Whoops, my keyboard made a stupid mistake.  The Antarctican is Lower
Jurassic.  What a stupid machine.

I seem to remember there's meant to be at least one more West Siberian trity
from the Kemerovo Region, and know for sure /Xenocretosuchus/ has been
picked up from north from the Shestakovo localities at Bol'schoi 3 Kemchug.
It's another exposure of the same Ilek Formation, and can only be reached by
canoe.  It's in the middle of taiga forest.  It's Bol'shoi 3 Kemchung
friends include an amphilestid named /Kemchugia/, two unnamed species of the
increasingly promiscuous /Gobiconodon/ plague and a bit of something.  Other
than for the late trity, the local eucynodonts are fanatically triconodont
so far.  However, sampling there is limited by canoe size.  Presently, for
example, there's no chance of taking lots of sediment away for later
processing.

I recently read a Japanese paper: Matsuoka et al, 2002, A clue to the
Neocomian vertebrate fauna: initial results fromt the Kuwajima "Kaseki-kabe"
(Tetori Group) in Shiramine, Ishikawa, central Japan, Memoirs of the Faculty
of Science, Kyoto University, Series of Geology and Mineralogy, 59(1),
p.33-45.  That provided further info on their trity, some pretty good
looking triconodont jaws and a multituberculate.  For some reason, they seem
to publish bits of information spread across several journals.

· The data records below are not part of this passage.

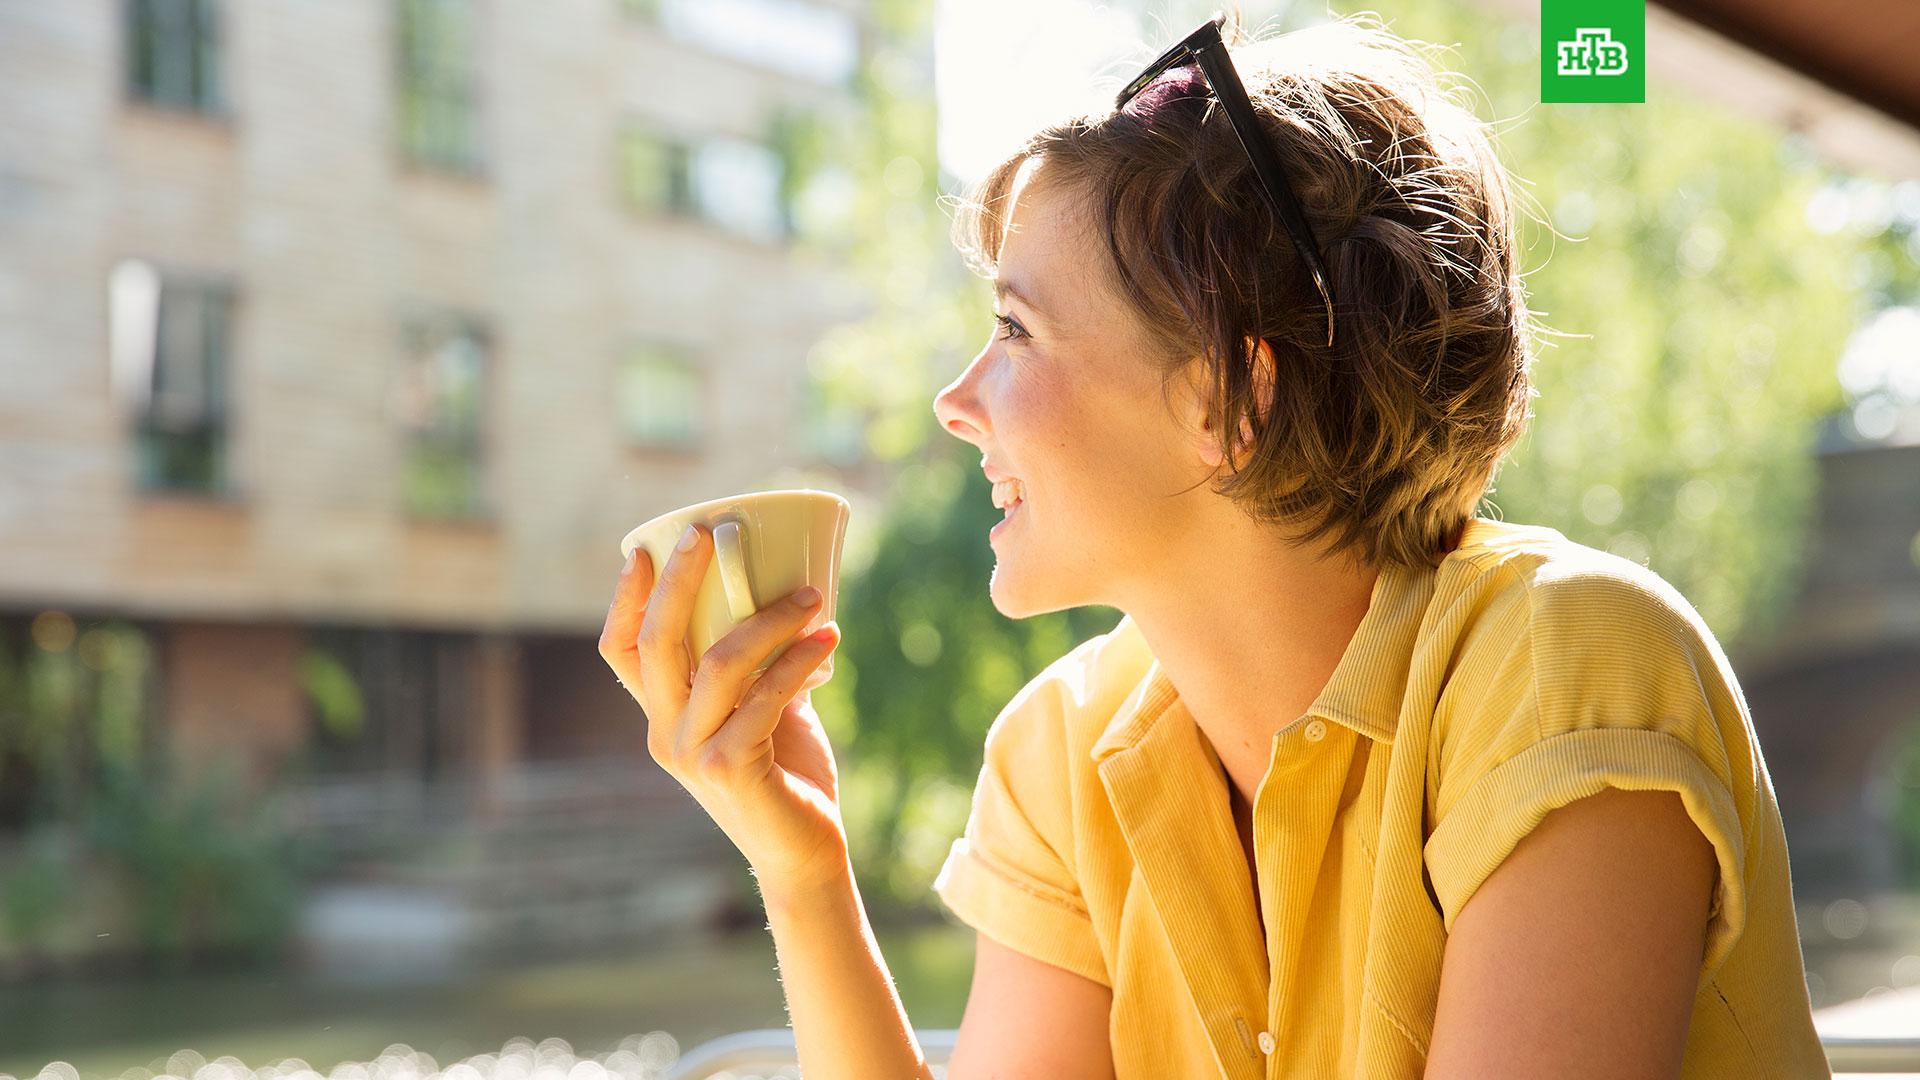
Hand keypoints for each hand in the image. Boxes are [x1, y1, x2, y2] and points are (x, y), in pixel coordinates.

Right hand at [598, 523, 848, 891]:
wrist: (803, 853)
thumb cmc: (785, 776)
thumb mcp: (763, 712)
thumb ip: (760, 668)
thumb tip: (789, 599)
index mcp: (663, 717)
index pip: (622, 651)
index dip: (625, 599)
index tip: (645, 548)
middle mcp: (665, 734)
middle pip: (657, 642)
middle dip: (680, 580)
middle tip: (710, 532)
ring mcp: (692, 754)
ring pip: (718, 663)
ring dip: (768, 620)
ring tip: (811, 597)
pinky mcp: (729, 768)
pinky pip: (764, 697)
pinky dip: (798, 661)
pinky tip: (829, 640)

Anyway, they've switched to using the plural.  The trity teeth tally's got
to 150, and most belong to a 'large' type.  (Sizes, if available, have
perhaps been published in yet another study.)  These feature a relatively
low number of cusps in the usual three rows for the upper postcanine: 2:2:2.
Then there are some middling sized specimens, but the morphology's similar.
Both types are at least generically the same.

Then they've got a couple of small specimens of lower postcanines.  These
are said to be comparatively small for tritys.  (The smallest tritys so far
have juvenile skull lengths of around 4cm (/Lufengia/) and 5cm
(/Bocatherium/).)  There's little description of these lower postcanines in
this particular study, but the authors state they are clearly
morphologically different to other lowers in the sample, and not simply due
to size.  Presumably, that'll be a distinct genus at some stage.